Texto para leitura:

O legislador de 2015 não se bastou a essa sistemática de precedentes, no entanto ela é de peso teórico e relevância jurídico-processual mais importante. Com efeito, as hipóteses de cabimento da reclamação[14] evidenciam muito bem esse esforço legislativo de resolução do problema da celeridade da prestação jurisdicional. Em específico, nos artigos 988 a 993, do Código de Processo Civil, estão reguladas as hipóteses de cabimento da reclamação, incluindo, em seus objetivos, a manutenção da obediência aos precedentes vinculantes. Os incisos I e II trazem a função primeira atribuída a reclamação, qual seja, a preservação da competência do tribunal e a garantia de autoridade de suas decisões. Quanto à preservação de competência do tribunal, normalmente a reclamação se dá frente a ato judicial que lhe tenha usurpado. Já a garantia da autoridade da decisão de tribunal, pressupõe um processo prévio que tenha originado a decisão que se busca garantir. Já no inciso III, consta a possibilidade de reclamação para garantir a observância de enunciado de súmula vinculante e de decisão do Supremo Tribunal Federal em controle concentrado de constitucionalidade[15]. Por fim, o inciso IV inova nas possibilidades de ajuizamento da reclamação, que passa a ser cabível também para garantir a observância de acórdão proferido em julgamento de incidente de resolução de demandas repetitivas ou incidente de assunção de competência.
É importante perceber que o intuito do legislador pátrio, ocasionado pelo problema da litigiosidade de massa e a elevada taxa de congestionamento dos juízos e tribunais – segundo o CNJ a taxa de congestionamento geral no ano-base de 2019 foi de 71% (BRASIL, 2020, p. 36) – fez com que todas essas movimentações de alteração da ótica processual fosse impulsionada para a aceleração da resolução de casos pelo Poder Judiciário, sendo o motivo chave de toda a nova dinâmica processual a efetividade da prestação jurisdicional e, de certa forma, a padronização da resposta jurisdicional, prezando a segurança jurídica – mas, talvez, nem tanto a igualdade.
Mas, ao se valer da ótica dos mecanismos de harmonização da jurisprudência, e ao se preocupar com a manutenção da isonomia – além da segurança jurídica e da proteção da confiança – o legislador pátrio abriu uma vereda para que a concretização do direito fundamental à igualdade seja exigido – tanto em sua faceta formal, quanto em sua faceta material.
Portanto, a igualdade é concretizada quando se encontram instrumentos que a garantam dentro de um sistema jurídico, constituindo verdadeira via de postulação de resposta adequada do judiciário, tendo como parâmetro as decisões prévias e válidas.

O que se pede:
Retome o texto sobre a reclamação e os precedentes vinculantes no processo civil, prosseguindo a partir de sua última frase. Os dados apresentados a seguir provêm de outra fonte e não têm relação com o texto.

Dados fornecidos:

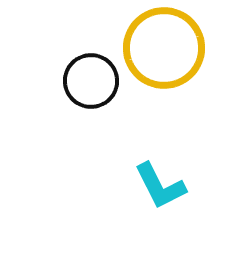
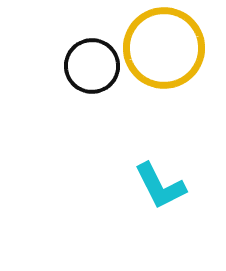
black circle: moved 1 px right, 15 px up
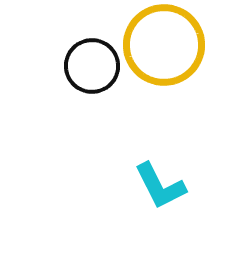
yellow circle: moved 3 px up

Resultado obtido:
Relevante notar – e adiantar pontos de crítica sob a utilização desses mecanismos de harmonização de jurisprudência – que não se admitiria, sobretudo na formulação de teorias que busquem a racionalização do discurso jurídico e a aproximação da concretização de critérios de justiça, coerência e universalidade das razões (MACCORMICK, 2008, p. 264), que tais noções conduzissem a um produto jurídico que o padronizasse para sempre, em uma imutável ordem de cogência ahistórica. Nesse sentido, os instrumentos jurídicos que servem de referencial interpretativo para solucionar casos análogos e futuros, diz-se, precedentes, servem para promover, de maneira mais fácil, a estabilidade e a harmonização da jurisprudência, quando cabível, a ponto de afastar ultrajantes arbitrariedades e promover segurança jurídica ao sistema.
Do mesmo modo, conceitualmente e a partir de mecanismos processuais, admite-se que os precedentes podem ter suas teses revistas, adaptas e atualizadas, não correndo o risco de promover a estagnação ahistórica do direito. Portanto, a igualdade, enquanto princípio, muito se beneficia quando encontra respaldo garantidor dentro de uma sistemática funcional de um dos poderes do Estado, nesse caso, do Poder Judiciário.
Em outro ponto sujeito à críticas – sobre o conteúdo da jurisprudência que se universaliza – tem-se que não é de se olvidar que o julgador aplique as disposições legais que vinculam juridicamente apenas quando no seu conteúdo contiver a autêntica e intencional-material expressão do direito, uma vez que este é fenomenologicamente manifestado na realização de uma justiça cuja aplicação se dê de forma segura e equânime, devendo fazê-lo imprescindivelmente dentro de uma ordem de validade que atente a estes critérios mínimos de correção dos mandamentos jurídicos.
Mas então, essas preocupações com a prestação jurisdicional racional, coerente e igualitária, mediante não exclusivamente a utilização dos instrumentos processuais que buscam harmonizar a jurisprudência, fazem nascer um direito material dos jurisdicionados que exija, para além de só constranger, os juízes a fundamentarem adequadamente suas decisões?
3 O DIREITO À RESPOSTAS ADEQUADAMENTE FUNDAMENTADAS
O direito, enquanto fruto da prática social-comunitária, fundada na observância de princípios universais, dentre os quais estão sensivelmente presentes os princípios da igualdade e da segurança jurídica, não é satisfeito apenas pela interpretação e aplicação racional das normas jurídicas, porquanto necessariamente deve ter sua prática coordenada sob uma perspectiva histórico-institucional de salvaguarda das justas expectativas dos cidadãos, bem como de seus direitos de serem tratados, quando iguais perante quaisquer circunstâncias relevantemente semelhantes, e tendo como paradigmas respostas juridicamente aceitáveis, igualmente. Desse modo, para uma melhor interpretação teleológica da ordem jurídica como um todo é imprescindível que ela se funde em uma prática racionalizada, que resolva os problemas que emergem da sociedade e não discrimine quem não possa ser discriminado, daí que necessariamente deve-se postular por uma jurisprudência harmoniosa sob o aspecto da prática coerente do direito.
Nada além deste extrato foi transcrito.